◆ **Exercises to complete**
- A) Answer each question from the text on Turkey's energy dealings with Russia:
(i) Which city of more than 1 million people does the EMO warn would suffer huge casualties in a nuclear accident?
(ii) What annual capacity will the pipeline project have?
(iii) What price discount on natural gas did Russia offer?
- B) Reproduce the stretch of the text on Turkey's energy dealings with Russia from "Moreover, under the" through "and citrus orchards.", putting "power" wherever "electricity" appears.
- C) Continue the text on Turkey's energy dealings with Russia, starting after its final sentence.

[start Text excerpt]

Moreover, under the agreement sealed with Rosatom for the Akkuyu plant, the Russian company will also sell the electricity to the market and have a price guarantee from the Turkish state in the purchase of the electricity to be produced.
In its assessments of the project, Turkey’s Electrical Engineers Chamber (EMO) has not only stressed that dependence on Russia in the Akkuyu power plant will pose economic and political risks, but highlighted other adverse aspects such as the site of the plant, which is in a quake-prone area and close to tourism hubs, as well as environmental concerns. The EMO has warned that potential nuclear accidents similar to the Fukushima or Chernobyl disasters would lead to huge casualties in nearby Mersin, a city of more than 1 million people, and devastate some of Turkey’s most prominent agricultural fields and citrus orchards.
Despite all those warnings and objections, the environmental impact evaluation report for the Akkuyu plant was approved hours before Putin arrived in Ankara, removing the last obstacle in the way of construction. The government’s move was widely seen as a “gesture” to Putin.
According to reports and commentaries in the Russian media, Putin’s announcement that the South Stream had been dropped in favor of a new route via Turkey and the 6% discount Russia offered in the price of natural gas brings no liability for Turkey in return.
Yevgeni Sigal of Kommersant, Russia’s leading financial paper, says that despite the size of the pipeline project, which will have an annual capacity of 63 billion cubic meters, and the price discount, Turkey will not have to assume any responsibility or offer any guarantees for the remainder of the natural gas after withdrawing 14 billion cubic meters for its own consumption.
According to Gazprom CEO Aleksey Miller, “The project is over. The European Union presented the gas valve to Turkey.” Eager to demonstrate its enthusiasm for the new route to Turkey, the Russians quickly moved to set up the company that would build the conduit, naming it Gazprom-Russkaya.

[end Text excerpt]
[start Raw records]

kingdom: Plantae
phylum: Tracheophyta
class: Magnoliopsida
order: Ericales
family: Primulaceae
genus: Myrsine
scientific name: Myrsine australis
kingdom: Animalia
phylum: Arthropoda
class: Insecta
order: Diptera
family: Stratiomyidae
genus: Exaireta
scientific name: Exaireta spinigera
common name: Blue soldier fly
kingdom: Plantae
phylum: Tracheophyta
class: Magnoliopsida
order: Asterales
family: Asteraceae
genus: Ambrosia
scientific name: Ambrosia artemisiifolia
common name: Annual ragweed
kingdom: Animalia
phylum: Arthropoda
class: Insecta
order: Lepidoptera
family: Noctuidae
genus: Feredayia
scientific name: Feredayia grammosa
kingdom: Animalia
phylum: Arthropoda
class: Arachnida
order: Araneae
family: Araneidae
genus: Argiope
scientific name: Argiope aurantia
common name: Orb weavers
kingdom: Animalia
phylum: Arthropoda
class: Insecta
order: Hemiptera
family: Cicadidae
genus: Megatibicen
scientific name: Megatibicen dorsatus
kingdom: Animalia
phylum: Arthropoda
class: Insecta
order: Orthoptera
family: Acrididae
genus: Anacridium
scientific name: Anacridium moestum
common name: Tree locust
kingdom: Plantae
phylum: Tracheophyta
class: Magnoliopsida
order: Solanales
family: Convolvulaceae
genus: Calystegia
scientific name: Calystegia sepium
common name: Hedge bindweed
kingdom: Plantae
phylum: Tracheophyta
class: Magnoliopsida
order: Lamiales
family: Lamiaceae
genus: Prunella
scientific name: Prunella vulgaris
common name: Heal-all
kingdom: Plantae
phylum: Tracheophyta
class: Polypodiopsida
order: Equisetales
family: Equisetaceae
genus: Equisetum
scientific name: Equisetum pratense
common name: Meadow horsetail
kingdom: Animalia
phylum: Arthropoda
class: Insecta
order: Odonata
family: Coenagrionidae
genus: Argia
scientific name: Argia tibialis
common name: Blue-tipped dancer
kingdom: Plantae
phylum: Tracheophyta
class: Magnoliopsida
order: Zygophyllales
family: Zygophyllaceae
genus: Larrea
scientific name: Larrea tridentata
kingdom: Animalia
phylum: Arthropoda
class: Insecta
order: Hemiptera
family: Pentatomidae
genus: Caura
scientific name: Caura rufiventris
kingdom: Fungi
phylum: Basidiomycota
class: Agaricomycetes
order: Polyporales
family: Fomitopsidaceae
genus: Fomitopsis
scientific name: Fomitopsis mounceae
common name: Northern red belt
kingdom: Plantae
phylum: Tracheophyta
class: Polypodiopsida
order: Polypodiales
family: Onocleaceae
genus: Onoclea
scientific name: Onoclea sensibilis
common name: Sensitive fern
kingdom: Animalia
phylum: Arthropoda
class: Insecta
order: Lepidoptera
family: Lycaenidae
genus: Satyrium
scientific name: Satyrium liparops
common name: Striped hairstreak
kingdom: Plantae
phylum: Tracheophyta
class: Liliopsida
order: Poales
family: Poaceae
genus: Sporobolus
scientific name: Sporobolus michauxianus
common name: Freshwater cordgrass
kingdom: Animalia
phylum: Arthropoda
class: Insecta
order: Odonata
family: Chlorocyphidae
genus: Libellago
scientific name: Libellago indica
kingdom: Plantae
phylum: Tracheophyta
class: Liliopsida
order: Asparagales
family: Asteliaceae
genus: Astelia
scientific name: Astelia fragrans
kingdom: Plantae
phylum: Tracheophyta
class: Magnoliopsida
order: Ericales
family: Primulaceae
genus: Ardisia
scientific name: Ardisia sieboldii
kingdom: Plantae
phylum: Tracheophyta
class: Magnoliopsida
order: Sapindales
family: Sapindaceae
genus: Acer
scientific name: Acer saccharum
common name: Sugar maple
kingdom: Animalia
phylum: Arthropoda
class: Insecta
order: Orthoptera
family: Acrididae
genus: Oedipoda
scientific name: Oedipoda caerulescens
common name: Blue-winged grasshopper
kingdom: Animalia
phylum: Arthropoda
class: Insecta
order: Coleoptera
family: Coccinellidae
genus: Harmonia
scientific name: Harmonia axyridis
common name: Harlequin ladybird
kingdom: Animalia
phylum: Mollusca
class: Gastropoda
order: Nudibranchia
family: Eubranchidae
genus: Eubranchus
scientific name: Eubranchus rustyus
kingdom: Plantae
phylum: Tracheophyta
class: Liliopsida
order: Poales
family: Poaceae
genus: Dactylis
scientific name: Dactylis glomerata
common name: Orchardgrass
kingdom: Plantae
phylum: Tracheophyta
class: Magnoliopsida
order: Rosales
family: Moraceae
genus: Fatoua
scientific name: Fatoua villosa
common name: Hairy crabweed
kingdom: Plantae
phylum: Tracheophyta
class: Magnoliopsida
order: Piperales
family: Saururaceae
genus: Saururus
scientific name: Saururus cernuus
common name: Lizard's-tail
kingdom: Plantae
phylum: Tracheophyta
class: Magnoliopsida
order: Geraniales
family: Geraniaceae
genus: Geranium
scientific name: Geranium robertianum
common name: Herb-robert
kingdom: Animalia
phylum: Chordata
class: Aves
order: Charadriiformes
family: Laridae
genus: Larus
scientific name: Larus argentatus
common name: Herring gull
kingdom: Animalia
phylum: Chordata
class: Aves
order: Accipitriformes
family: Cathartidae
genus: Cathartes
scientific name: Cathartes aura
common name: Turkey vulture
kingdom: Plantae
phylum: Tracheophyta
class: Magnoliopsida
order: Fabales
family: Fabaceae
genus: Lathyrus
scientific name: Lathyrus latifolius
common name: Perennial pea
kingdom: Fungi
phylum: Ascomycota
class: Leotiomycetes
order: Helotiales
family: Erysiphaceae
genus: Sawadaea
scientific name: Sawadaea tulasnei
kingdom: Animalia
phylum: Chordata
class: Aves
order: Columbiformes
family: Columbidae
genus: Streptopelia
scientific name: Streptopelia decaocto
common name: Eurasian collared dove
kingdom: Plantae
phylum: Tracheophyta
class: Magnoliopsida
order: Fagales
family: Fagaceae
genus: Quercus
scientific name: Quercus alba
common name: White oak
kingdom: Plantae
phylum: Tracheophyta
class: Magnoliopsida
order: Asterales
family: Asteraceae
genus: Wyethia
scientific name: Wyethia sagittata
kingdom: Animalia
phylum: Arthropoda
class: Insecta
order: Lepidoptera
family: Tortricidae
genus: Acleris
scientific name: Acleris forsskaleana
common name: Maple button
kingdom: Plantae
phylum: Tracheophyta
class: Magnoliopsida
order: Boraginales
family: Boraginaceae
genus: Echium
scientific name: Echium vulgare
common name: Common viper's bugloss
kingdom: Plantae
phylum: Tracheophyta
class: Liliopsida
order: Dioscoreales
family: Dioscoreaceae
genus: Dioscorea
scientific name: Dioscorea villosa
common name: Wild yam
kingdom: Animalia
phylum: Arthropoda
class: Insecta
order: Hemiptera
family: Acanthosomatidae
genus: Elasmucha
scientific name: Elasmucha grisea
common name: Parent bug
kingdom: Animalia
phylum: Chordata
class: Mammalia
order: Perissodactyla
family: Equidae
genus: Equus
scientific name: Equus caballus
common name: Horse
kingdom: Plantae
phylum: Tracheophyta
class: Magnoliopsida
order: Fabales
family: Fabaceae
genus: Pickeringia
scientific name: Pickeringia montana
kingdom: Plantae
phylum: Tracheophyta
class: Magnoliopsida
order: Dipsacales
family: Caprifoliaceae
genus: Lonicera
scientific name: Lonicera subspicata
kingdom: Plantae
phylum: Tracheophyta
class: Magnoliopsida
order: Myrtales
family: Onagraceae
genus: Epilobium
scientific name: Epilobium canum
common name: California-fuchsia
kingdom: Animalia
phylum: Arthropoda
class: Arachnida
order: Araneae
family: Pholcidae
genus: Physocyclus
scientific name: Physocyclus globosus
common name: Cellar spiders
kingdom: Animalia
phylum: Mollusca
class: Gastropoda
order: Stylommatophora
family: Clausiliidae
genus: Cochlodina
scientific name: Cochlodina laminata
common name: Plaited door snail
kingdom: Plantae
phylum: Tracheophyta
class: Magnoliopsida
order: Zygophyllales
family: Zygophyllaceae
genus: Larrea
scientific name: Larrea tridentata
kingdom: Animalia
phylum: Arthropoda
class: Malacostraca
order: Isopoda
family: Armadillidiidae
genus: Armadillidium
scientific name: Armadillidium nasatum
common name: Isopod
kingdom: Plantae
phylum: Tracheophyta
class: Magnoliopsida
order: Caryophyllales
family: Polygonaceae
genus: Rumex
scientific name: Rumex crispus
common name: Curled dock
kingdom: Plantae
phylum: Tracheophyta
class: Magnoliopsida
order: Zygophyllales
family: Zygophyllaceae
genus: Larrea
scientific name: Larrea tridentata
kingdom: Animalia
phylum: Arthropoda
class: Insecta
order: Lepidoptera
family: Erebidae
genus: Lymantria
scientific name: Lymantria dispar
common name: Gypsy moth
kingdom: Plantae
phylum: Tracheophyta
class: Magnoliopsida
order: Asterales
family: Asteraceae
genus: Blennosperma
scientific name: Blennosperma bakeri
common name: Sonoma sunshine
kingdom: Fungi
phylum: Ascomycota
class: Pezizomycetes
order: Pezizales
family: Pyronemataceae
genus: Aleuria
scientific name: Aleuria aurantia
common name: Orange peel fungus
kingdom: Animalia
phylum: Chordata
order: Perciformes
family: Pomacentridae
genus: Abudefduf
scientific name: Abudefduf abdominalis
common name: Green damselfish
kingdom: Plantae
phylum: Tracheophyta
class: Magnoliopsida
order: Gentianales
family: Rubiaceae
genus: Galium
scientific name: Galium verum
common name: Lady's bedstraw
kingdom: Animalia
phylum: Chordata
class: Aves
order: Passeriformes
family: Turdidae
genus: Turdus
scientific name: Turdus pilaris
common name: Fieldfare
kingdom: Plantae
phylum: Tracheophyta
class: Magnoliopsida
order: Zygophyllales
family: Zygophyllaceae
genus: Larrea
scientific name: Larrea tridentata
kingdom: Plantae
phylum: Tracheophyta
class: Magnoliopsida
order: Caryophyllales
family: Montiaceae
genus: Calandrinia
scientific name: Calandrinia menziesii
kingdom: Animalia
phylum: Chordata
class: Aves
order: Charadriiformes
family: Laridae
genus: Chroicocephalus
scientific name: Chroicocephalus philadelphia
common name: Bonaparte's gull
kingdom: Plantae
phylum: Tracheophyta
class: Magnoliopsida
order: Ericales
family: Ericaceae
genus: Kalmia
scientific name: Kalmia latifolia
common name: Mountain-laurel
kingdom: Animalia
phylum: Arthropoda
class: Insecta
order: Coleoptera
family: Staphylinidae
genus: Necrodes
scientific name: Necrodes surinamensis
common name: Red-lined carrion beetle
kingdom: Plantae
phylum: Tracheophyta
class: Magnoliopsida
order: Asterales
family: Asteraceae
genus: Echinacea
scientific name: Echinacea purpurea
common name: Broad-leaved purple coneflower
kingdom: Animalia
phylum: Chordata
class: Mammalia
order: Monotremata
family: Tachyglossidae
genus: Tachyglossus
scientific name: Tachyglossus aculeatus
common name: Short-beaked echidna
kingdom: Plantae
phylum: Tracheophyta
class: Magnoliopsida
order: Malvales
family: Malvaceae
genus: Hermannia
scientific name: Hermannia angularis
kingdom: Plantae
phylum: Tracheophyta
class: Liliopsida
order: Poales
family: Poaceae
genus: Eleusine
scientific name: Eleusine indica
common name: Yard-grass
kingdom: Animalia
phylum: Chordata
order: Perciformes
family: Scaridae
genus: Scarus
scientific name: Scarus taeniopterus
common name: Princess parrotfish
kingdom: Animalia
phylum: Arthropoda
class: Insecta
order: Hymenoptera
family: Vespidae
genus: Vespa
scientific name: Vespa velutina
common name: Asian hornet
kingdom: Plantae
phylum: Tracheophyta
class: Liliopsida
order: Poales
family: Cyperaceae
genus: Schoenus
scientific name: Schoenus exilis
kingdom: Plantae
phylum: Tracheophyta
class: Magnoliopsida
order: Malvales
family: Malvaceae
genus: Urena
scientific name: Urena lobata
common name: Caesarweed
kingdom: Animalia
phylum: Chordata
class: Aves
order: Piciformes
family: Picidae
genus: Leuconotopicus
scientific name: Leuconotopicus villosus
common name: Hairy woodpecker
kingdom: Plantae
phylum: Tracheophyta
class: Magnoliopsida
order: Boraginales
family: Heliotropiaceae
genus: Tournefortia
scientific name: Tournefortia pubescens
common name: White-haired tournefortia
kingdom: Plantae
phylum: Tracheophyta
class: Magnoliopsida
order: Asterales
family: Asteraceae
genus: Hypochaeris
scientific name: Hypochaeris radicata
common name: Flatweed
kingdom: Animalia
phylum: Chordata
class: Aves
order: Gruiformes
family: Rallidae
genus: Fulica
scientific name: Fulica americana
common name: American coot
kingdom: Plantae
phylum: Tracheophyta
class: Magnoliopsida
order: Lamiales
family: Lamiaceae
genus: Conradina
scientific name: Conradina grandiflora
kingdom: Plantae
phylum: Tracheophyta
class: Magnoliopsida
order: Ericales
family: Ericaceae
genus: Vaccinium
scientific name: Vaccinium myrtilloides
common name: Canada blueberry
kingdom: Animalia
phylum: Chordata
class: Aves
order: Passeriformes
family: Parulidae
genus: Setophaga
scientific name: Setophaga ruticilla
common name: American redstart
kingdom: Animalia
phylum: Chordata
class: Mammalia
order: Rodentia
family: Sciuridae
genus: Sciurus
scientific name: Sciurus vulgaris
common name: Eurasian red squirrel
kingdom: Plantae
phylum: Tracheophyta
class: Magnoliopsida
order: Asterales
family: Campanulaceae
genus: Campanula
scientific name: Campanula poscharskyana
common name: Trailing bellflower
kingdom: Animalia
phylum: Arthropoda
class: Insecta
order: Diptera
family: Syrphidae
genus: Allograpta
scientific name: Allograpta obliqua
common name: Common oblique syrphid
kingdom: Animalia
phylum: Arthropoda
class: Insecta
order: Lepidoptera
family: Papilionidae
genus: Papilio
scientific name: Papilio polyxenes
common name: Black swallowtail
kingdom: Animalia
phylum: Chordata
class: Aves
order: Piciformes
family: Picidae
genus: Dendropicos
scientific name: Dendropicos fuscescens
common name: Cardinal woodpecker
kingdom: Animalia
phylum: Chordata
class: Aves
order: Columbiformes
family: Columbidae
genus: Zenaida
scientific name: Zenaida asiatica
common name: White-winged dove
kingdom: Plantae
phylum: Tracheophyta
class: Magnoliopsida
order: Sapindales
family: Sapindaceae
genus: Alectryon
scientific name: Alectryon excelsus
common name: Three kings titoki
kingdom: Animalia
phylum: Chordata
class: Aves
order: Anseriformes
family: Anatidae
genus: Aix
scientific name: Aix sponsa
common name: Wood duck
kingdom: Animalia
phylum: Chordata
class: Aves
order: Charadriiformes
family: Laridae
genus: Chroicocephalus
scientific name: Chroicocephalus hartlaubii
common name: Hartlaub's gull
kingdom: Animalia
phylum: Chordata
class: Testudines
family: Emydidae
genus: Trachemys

[end Raw records]

◆ **Answers to the problems**
- A)
(i) Mersin
(ii) 63 billion cubic meters
(iii) 6%

- B)
Moreover, under the agreement sealed with Rosatom for the Akkuyu plant, the Russian company will also sell the power to the market and have a price guarantee from the Turkish state in the purchase of the power to be produced.
In its assessments of the project, Turkey’s Electrical Engineers Chamber (EMO) has not only stressed that dependence on Russia in the Akkuyu power plant will pose economic and political risks, but highlighted other adverse aspects such as the site of the plant, which is in a quake-prone area and close to tourism hubs, as well as environmental concerns. The EMO has warned that potential nuclear accidents similar to the Fukushima or Chernobyl disasters would lead to huge casualties in nearby Mersin, a city of more than 1 million people, and devastate some of Turkey’s most prominent agricultural fields and citrus orchards.

- C)
Turkish energy expert Cuneyt Kazokoglu argues that the Russian price discount is not a gesture of benevolence. Under contract terms, he says, the gas is priced under a formula based on oil prices and therefore the discount is a contractual consequence of the global fall in oil prices.
As Turkish-Russian nuclear energy cooperation and preliminary talks on a second nuclear power plant accelerate, another topic of discussion pertains to whether Turkey may be planning to develop nuclear weapons. Citing reports by the German intelligence agency BND, Germany’s Die Welt newspaper reported allegations in September that Turkey, following the example of North Korea and Iran, was using nuclear energy as a stepping stone and smokescreen to develop nuclear weapons.
The piece, written by Hans Ruhle, a former senior German Defense Ministry official, claimed that Turkey was in secret contacts with Pakistan and Iran to develop nuclear weapons. President Recep Tayyip Erdogan would not like to see Turkey fall behind Iran and Israel on the issue, Ruhle wrote, adding that the BND had obtained indications to that effect from wiretappings.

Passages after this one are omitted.